And then at some magical point you suddenly realize that all similar looking code is completely identical and then you just remove all the repetitions in one big swoop.
And never, ever try to "just rewrite" the entire thing from scratch!
urlopen mock
One thing that allowed me to kill a lot of custom mocking code is the generalized mock for urlopen()
that I now use in all the tests. It can serve regular files from the designated test directory with the correct Content-type
determined from extensions. You can also use query parameters to ask it for a specific status code or a response header:
query = {'status': 400, 'header': 'X-XRDS-Location: http://...'}
url = 'http://unittest/test-sample.html?' + urlencode(query)
I wonder if someone has already done that before?
Comments: 2
From what I see, almost all examples fall to one or another category of smell tests from "xUnit Test Patterns". Smells from the book are highlighted by italic.
The first one is something that I cannot find in the book. Usually it's other way around — people don't write tests.

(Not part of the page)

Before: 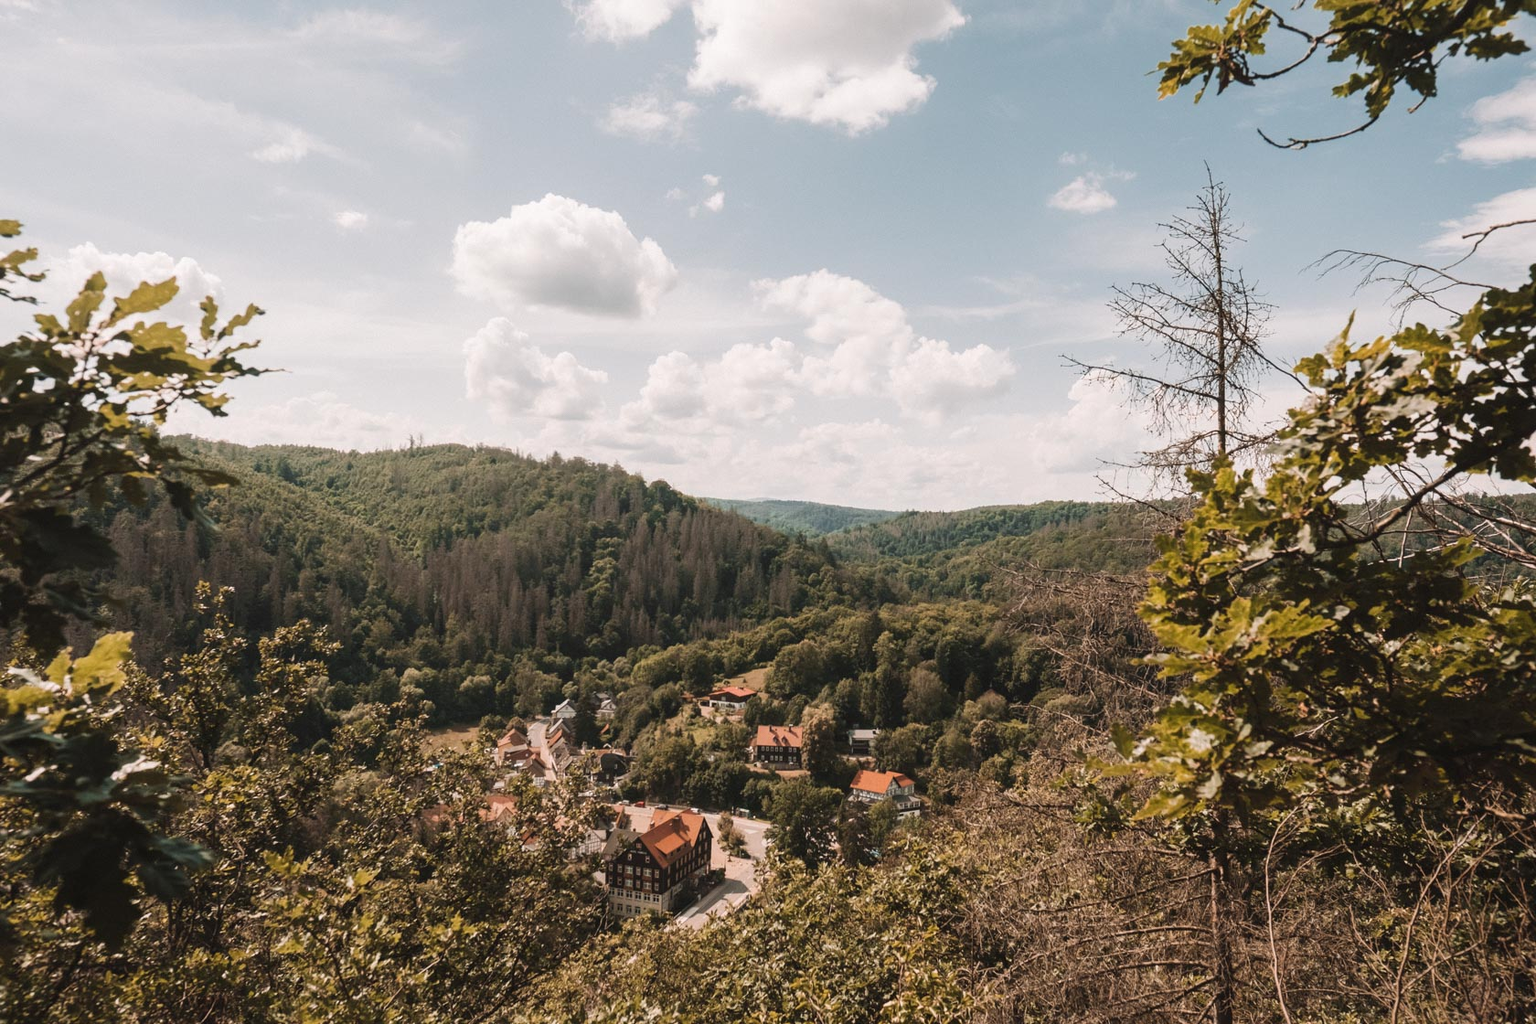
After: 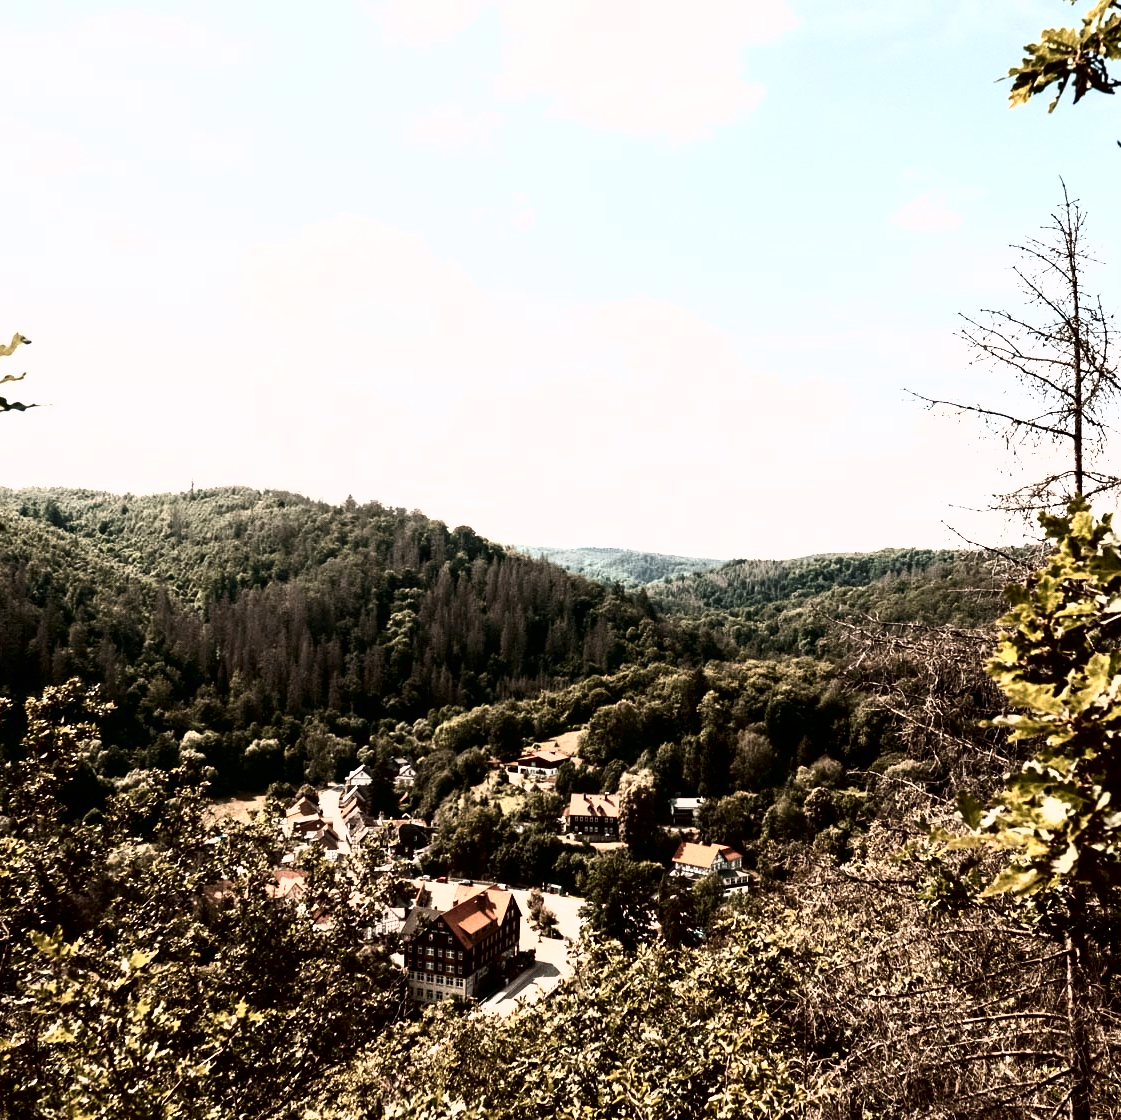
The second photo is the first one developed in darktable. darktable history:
tone curve: curves: ch0 [(0, 0) (0.003, 0) (0.011, 0) (0.025, 0) (0.044, 0.001) (0.069, 0.003) (0.1, 0.003) (0.136, 0.006) (0.177, 0.014) (0.224, 0.056) (0.277, 0.128) (0.335, 0.218) (0.399, 0.346) (0.468, 0.512) (0.543, 0.713) (0.623, 0.898) (0.709, 0.987) (0.801, 0.99) (0.898, 0.99) (1, 1)], color space Lab, independent channels, preserve colors none
crop: left 15.374%, right 17.899%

In this case it looks like tests are over-thought, from my point of view.
Second example is Assertion Roulette (you cannot find what fired assert just by looking into the test results) caused by Multiple Test Conditions (test tries to apply logic to many sets of input values) and Conditional Verification Logic (test runs different asserts depending on context).
Third one is probably Untestable Test Code (test is not simple enough to be sure it is implemented correct) + Eager Test (test verifies too much) + Conditional Verification Logic (test runs different asserts depending on context).
Clearly, you can improve tests there, but at first sight, there are not that bad. I've seen much-much worse bad-smelling tests. If you're still motivated to refactor tests then I highly recommend the book — it helped me a lot to articulate to other people what was exactly wrong with their tests :)
Thanks for the analysis and for the pointer! Indeed, all the cases are slightly different and the patterns you mentioned look spot on.
I also want to note that I'm in a kinda luxury position here: I don't have to convince anyone to change the code :-)